■ Study text ■
This one’s too short. That one’s too skinny. That one’s too chubby. This one’s too hairy. That one’s not that hairy, but why is his neck so hairy?

Maybe it’s just what I tell myself to make myself believe that I have some deliberate choice in this single status.

Today was the first time I laughed in a very long time.

…by telling my boss he was sweating after he apologized for an hour.

I don’t even know what to say.

Crying in public is awkward.

Death in Bobst

edit at 4:15pm: This post garnered an freakishly large amount of pageviews based on what people are googling.

It’s been confirmed a suicide and I’ve heard through the grapevine that he jumped from one of the higher floors.

I tried entering Bobst a little before 8am, but it was “taped” off by yellow cones and NYU security. I asked one what was going on – police investigation. My initial thought was that someone committed suicide. Considering that there has been an identified death and administration won’t talk, looks like that might be the circumstances. 

As jaded as I am after eight deaths (5 or 6 of them suicides) in high school and two suicides and at least one death in college, this hits me oddly close to home considering how much time I spend in the library. There’s certainly the “regulars” – the people I see frequently, if not every time I’m there.  While I certainly do not condone suicide as an option, it aggravates me that people fail to really understand what triggers suicide. Suicide is not about getting a bad grade or being dumped by “the love of your life.” It’s about the complete loss of hope that you’ll ever truly feel better. It’s lonliness to the complete extreme and suffocating under the pounding thought that you’ll always be alone – meaning that no one else understands. Yes, suicide in Bobst is public, but such act of publicity clearly illuminates what the person felt he lacked. This problem will clearly never end when we have a university president blind to the actual circumstances of this campus life, describing NYU as “in a close-knit community.”

Wait, are we in the same university?

How many times do we ignore each other on the elevator? How many times are we unresponsive when someone attempts small talk? How many times do we think “well someone else will do something about it” when we see someone clearly upset or hurt?

A few people in one of my classes got in a debate about whether or not Bobst should raise the plexiglass walls even higher. One of the girls got a bit oddly offended when people argued that yes, NYU should take the responsibility to raise the walls – you’d think it was the other way around. She argued it isn’t fair for others to be “punished” with these higher walls. One certainly can’t blame a building’s architectural structure for one’s suicide, but not barricading the railing onto the library really parallels the notion of handing a gun to someone who wants to kill themself.

■ Source material ■
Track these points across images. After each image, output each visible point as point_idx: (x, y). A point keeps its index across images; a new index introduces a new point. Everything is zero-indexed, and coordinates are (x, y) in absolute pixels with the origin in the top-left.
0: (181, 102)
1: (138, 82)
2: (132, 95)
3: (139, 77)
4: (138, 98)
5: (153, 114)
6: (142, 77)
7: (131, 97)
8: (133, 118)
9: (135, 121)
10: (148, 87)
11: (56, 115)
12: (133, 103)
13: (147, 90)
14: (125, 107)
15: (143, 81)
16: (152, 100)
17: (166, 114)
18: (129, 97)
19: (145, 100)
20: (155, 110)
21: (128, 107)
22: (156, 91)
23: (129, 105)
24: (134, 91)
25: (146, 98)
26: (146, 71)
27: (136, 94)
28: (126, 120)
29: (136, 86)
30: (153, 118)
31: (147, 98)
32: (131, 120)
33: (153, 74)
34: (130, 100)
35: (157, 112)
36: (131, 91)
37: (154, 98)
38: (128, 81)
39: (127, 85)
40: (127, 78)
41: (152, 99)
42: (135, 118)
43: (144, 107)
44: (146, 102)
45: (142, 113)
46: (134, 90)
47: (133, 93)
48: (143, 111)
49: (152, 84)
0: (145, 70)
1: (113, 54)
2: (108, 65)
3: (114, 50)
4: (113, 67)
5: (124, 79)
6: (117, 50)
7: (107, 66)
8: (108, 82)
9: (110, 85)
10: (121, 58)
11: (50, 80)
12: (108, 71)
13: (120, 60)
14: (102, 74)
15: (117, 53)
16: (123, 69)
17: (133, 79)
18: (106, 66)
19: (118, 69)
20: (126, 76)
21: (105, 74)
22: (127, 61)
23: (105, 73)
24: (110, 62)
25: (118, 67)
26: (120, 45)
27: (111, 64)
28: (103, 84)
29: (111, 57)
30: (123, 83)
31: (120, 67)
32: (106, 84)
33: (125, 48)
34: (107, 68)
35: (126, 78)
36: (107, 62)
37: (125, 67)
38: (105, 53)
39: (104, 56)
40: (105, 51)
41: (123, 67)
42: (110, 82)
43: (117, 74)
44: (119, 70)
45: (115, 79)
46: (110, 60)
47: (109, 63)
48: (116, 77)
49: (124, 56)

■ Assigned task ■
In the blog text, what reason did the security officer give when the writer asked why Bobst was blocked off?

■ Solution to the exercise ■
A police investigation.